▶ INFORMATION SHOWN
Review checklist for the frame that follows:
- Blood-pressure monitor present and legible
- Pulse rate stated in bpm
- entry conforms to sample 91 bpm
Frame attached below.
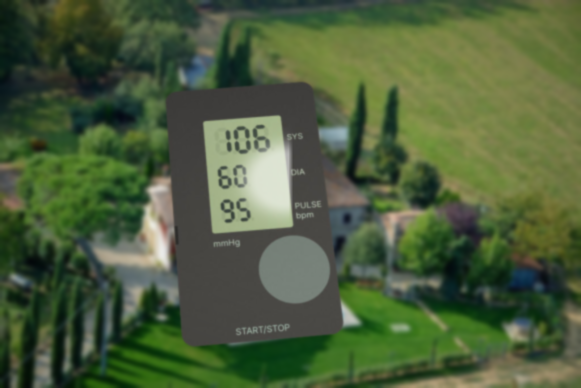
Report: 95 bpm
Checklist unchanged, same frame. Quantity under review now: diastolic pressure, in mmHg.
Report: 60 mmHg
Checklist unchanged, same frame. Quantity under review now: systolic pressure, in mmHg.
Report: 106 mmHg
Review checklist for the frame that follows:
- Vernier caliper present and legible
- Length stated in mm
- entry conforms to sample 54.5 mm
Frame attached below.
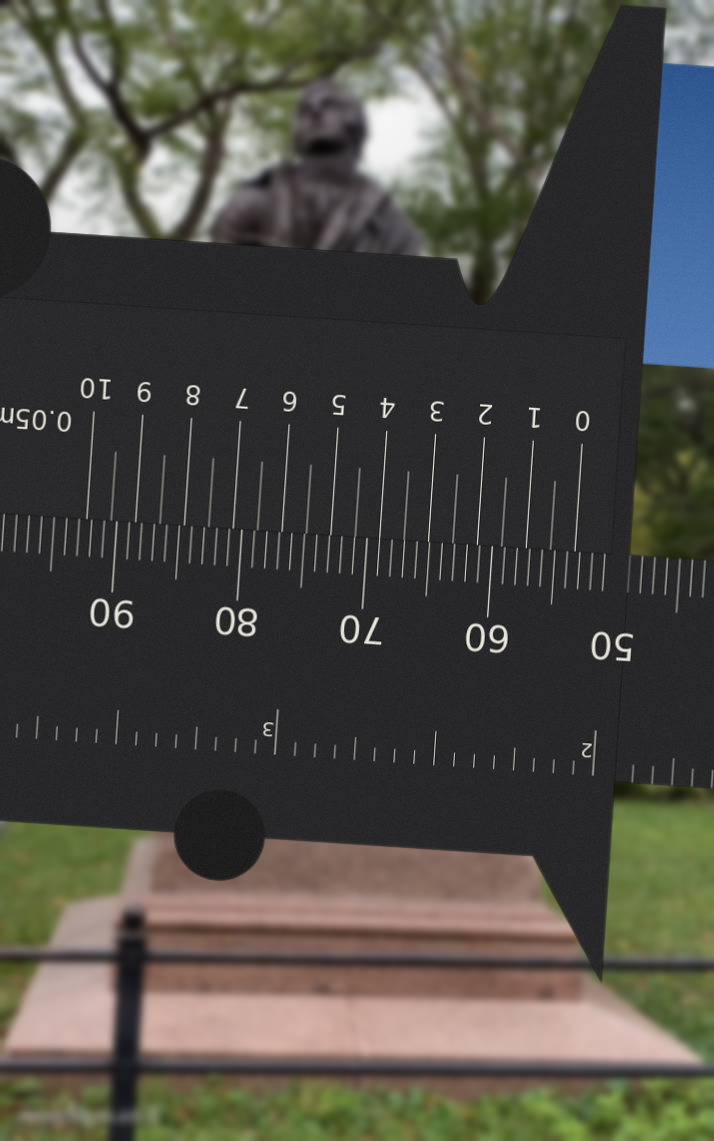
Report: 53.4 mm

▶ WHAT YOU ARE ASKED TO DO
Turn the lines above into a Markdown table with the columns "Row" and "Line," numbering each row and skipping any blank lines. Leave the pictures out of the table.

▶ TASK SOLUTION
| Row | Line |
|---|---|
| 1 | Review checklist for the frame that follows: |
| 2 | - Blood-pressure monitor present and legible |
| 3 | - Pulse rate stated in bpm |
| 4 | - entry conforms to sample 91 bpm |
| 5 | Frame attached below. |
| 6 | Report: 95 bpm |
| 7 | Checklist unchanged, same frame. Quantity under review now: diastolic pressure, in mmHg. |
| 8 | Report: 60 mmHg |
| 9 | Checklist unchanged, same frame. Quantity under review now: systolic pressure, in mmHg. |
| 10 | Report: 106 mmHg |
| 11 | Review checklist for the frame that follows: |
| 12 | - Vernier caliper present and legible |
| 13 | - Length stated in mm |
| 14 | - entry conforms to sample 54.5 mm |
| 15 | Frame attached below. |
| 16 | Report: 53.4 mm |